The main benefit to the deal is that the US and China frictions are unlikely to worsen in the coming months, so we have reached a peak tariff of sorts, and this will allow traders to return focus on other things. The state of the tech cycle; benchmark driven portfolio flows, fiscal policies, medium-term supply chain shifts, and of course, the data to determine the overall positive economic impact the truce will have. As I always and respectfully remind my colleagues, we trade the data, not opinions, and certainly not unsubstantiated headlines.
Despite some negative spin-doctoring this morning, it’s hard to argue that the deal marks a significant step in ending the frictions that have cast a dark cloud over global economic growth. And on the margin should be favorable for risk markets. But positioning will again be critical if not worrisome in terms of reactions to the data and whatever headline flare-up might occur. After all, it’s been a one-way street for the stock market since October 11th the day President Trump first announced a deal with China. Even as we move into a presumably more infrangible state of trade war detente with positions stretched and at records highs, it’ not surprising we’d see some caution enter the fray as we approach new record S&P 500 highs.
Moving forward
Still, it’s not total ” blue skies.”
When it comes to economies, it boils down to the survival of the fittest and how quickly they adapt to shifting landscapes.

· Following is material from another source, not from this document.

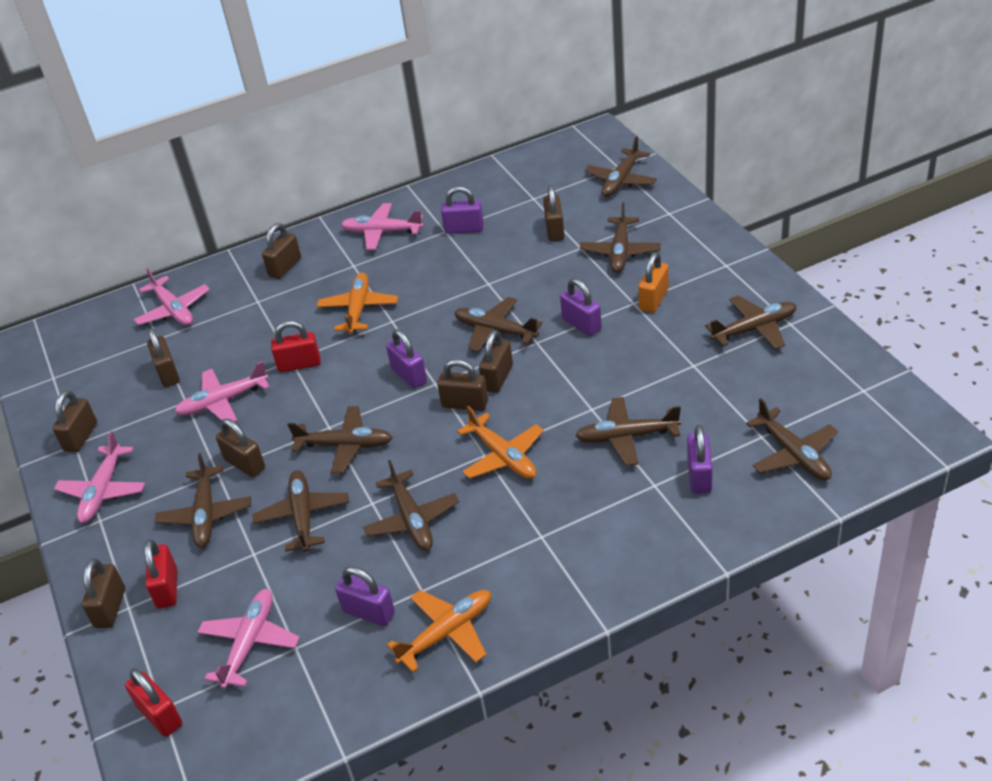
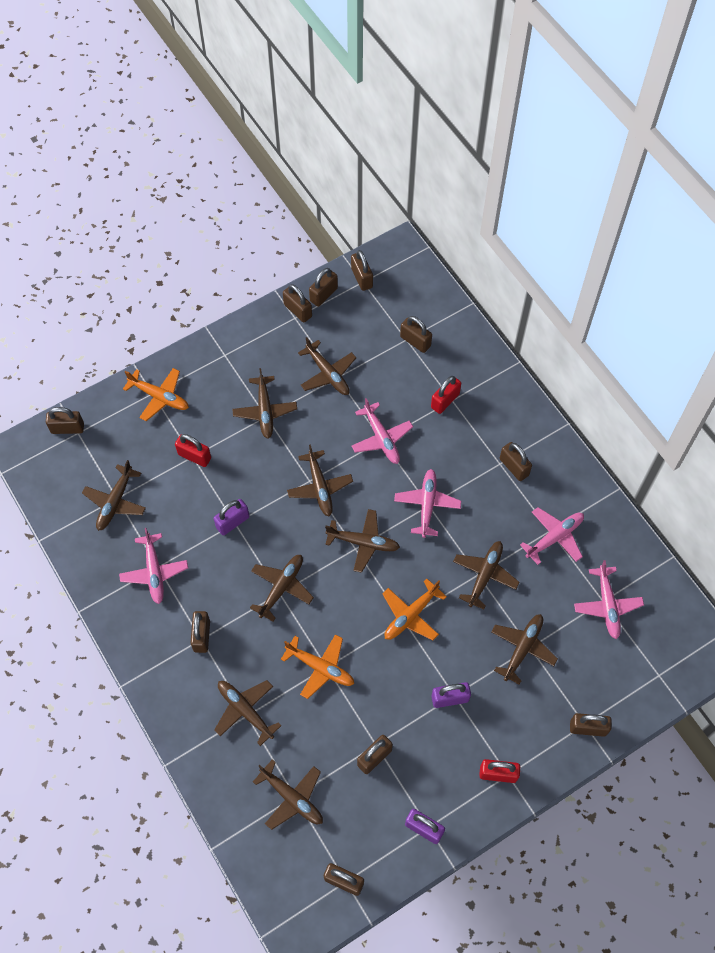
brown padlock: [52,390,97,453] [82,559,125,628] [147,328,180,387] [216,419,265,477] [262,223,301,279] [437,359,488,411] [479,330,513,393] [543,185,565,242] = 8 -> [46,407,84,434] [191,611,210,653] [283,284,312,322] [309,268,338,307] [324,863,364,896] [351,250,373,291] [357,735,393,774] [400,316,432,353] [500,442,532,481] [570,713,612,737] = 10
orange padlock: [638,252,669,313] = 1 -> none = 0
purple padlock: [335,566,395,626] [386,329,427,388] [441,186,484,234] [560,278,602,336] [687,425,713,494] = 5 -> [214,499,249,535] [405,809,445,844] [432,682,471,708] = 3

In China’s case, supply chains have changed and are unlikely to move back in the US favor, which could pose a significant tail risk to the US economic recovery.
With that in mind, there is unlikely to be a dramatic US investment revival, as the damage is done. The trade taxes have created enough uncertainty to halt that flow, and this deal is not enough to create certainty. With that in mind, the market could begin to price in more Fed rate cuts as the current level of tariffs works their way through the US economy. So, the economic data particular around the US consumer will be essential in the weeks and months ahead for risk sentiment.
They call him “Tariff Man” for a reason as trade will always be Trump’s ultimate political beast. And if you need proof, ask the French producers of Gruyere-processed cheese who continue to feel the wrath of the one executive power that Trump likes to wield at his discretion.